WHAT IS BEING ASKED:
Each line of the entries below that holds "スーパーフィート" is needed, copied in full.

GIVEN DATA:
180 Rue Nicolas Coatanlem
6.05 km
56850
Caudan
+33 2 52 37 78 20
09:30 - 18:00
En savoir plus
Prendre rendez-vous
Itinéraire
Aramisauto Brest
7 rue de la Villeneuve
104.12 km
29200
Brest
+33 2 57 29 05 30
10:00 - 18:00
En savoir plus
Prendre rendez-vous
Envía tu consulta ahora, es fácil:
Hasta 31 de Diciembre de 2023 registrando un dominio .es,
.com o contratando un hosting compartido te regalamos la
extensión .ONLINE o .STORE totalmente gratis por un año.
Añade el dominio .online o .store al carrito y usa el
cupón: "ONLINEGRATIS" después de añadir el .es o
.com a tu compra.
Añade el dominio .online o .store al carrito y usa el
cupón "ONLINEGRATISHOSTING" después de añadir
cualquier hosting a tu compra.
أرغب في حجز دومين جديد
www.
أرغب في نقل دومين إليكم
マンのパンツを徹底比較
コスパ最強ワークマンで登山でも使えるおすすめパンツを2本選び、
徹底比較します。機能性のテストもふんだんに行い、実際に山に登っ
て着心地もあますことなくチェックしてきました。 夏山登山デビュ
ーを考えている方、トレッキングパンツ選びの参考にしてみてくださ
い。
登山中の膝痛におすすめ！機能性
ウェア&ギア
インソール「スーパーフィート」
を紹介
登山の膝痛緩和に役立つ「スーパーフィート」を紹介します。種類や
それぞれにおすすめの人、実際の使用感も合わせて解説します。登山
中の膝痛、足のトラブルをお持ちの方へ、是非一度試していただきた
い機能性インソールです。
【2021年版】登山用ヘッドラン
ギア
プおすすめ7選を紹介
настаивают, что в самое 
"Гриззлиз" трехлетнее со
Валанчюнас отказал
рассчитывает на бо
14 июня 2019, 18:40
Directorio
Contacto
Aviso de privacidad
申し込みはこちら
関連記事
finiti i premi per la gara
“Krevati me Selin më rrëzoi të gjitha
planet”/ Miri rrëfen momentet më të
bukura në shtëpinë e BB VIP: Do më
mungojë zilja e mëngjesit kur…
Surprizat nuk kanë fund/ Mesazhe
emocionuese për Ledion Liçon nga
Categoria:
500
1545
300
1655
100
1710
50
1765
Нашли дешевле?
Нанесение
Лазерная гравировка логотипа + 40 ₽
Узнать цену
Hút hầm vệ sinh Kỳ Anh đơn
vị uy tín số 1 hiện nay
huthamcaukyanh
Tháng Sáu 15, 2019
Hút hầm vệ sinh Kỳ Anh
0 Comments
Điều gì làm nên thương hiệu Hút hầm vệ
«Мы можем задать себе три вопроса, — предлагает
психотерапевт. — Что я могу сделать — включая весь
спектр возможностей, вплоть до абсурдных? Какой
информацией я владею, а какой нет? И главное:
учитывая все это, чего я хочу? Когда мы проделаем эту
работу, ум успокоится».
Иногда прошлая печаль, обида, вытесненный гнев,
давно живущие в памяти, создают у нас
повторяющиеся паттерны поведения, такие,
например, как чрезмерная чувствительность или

SOLUTION:
インソール「スーパーフィート」
登山の膝痛緩和に役立つ「スーパーフィート」を紹介します。種類や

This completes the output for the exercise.